SPANISH FILM FESTIVAL: Animated movies should follow the same basic rules in storytelling as live action, particularly in portraying characters whose actions are understandable if not always rational. That point is quite clearly lost on the makers of Chico & Rita.
This romantic musical defies logic with gay abandon as the protagonists, a Cuban jazz pianist and a voluptuous singer, fall in and out of love numerous times in the space of 60 years, rarely for any overtly sensible reason.
The movie co-directed by Fernando Trueba, Javier Mariscal and Tono Errando also miscues due to the curious decision to draw the characters’ faces as virtually featureless in contrast to the often intricate, vivid depiction of buildings, streets and skylines in Havana, New York, Paris, Hollywood and Las Vegas.
That it won the Best Animated Feature prize at the 2011 Spanish Film Academy’s Goya Awards probably says more about the country’s relatively meagre animated output than about the film’s merits.
Trueba and co-writer Ignacio Martínez de Pisón fashioned a fictional story inspired by the lives of some Cuban musicians, spiced with several famous American musos.
The opening introduces Chico (Emar Xor Oña) as a lonely old guy in Havana who ekes out a living shining shoes for tourists. It then flashes back to 1948 when he was a talented piano player. At a nightclub he sees and is instantly smitten by Rita (voiced by Limara Meneses but sung by Idania Valdes), a beautiful, curvaceous singer.
She gives him the brush off but he persists, and she melts when he tells her 'I’ve been waiting for you all my life." Their lovemaking scene is quite explicit but the sight of two naked animated characters bonking is hardly as arousing as flesh-and-blood trysts.
The next morning Chico’s fiery mistress Juana catches them, a catfight between the girls ensues, and Rita storms off. Chico wins her back and they form a duo to enter a talent contest but she’s then offered a job singing in New York by a smooth-talking American impresario named Ron.
This sends Chico into a jealous rage and back into Juana’s arms, and Rita sails off with Ron to New York, where she becomes a big star. Chico and his friend/manager Ramon (Mario Guerra) follow soon afterwards and he gets the chance to play with the Woody Herman Orchestra and, later in Paris, with Dizzy Gillespie.
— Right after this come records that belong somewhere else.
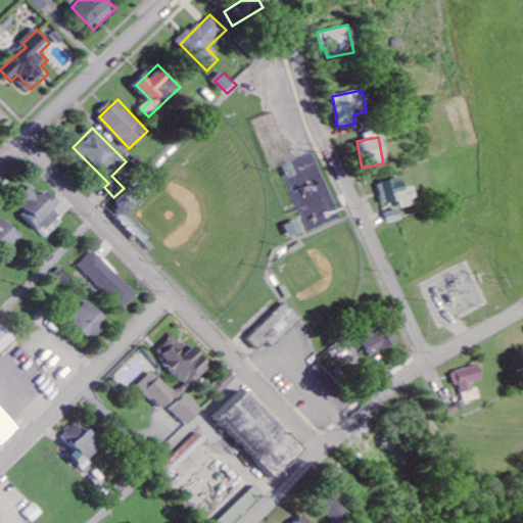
[(380,204),(398,201),(399,207),(416,204),(413,187),(402,188),(401,179),(376,183),(380,204)]
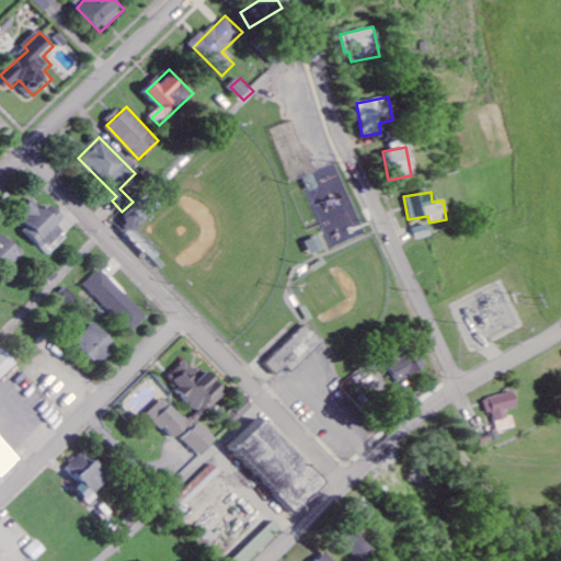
[(52,255),(69,236),(59,227),(67,218),(52,204),(46,209),(35,198),(19,217),(30,227),(25,231),(52,255)]
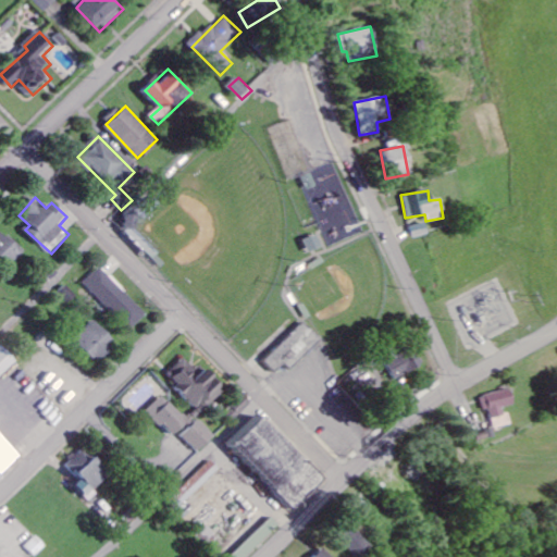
[(0,260),(9,270),(25,255),(0,227),(0,226),(0,260)]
In New York Chico meets Chano Pozo, based on the real-life Cuban percussionist, singer, dancer and composer who was involved with seedy types. Echoing his actual fate, the film shows Pozo being killed in a bar after a dispute over drugs. The narrative also makes some telling points about discrimination against coloured people in the '50s and '60s, which was to effectively end Rita’s career.
Chico hooks up again with Rita but fate conspires to separate them again after he’s betrayed by Ramon. There’s a happy, overly sentimental ending, but too often their behaviour is impulsive and irrational so it’s a stretch to believe the romance would endure over many decades.
The film’s best asset is the soundtrack by Bebo Valdés, an exuberant blend of soulful ballads, jazz and swing. Too bad that the one-dimensional characters and their romantic misadventures don’t match the power and clarity of the music.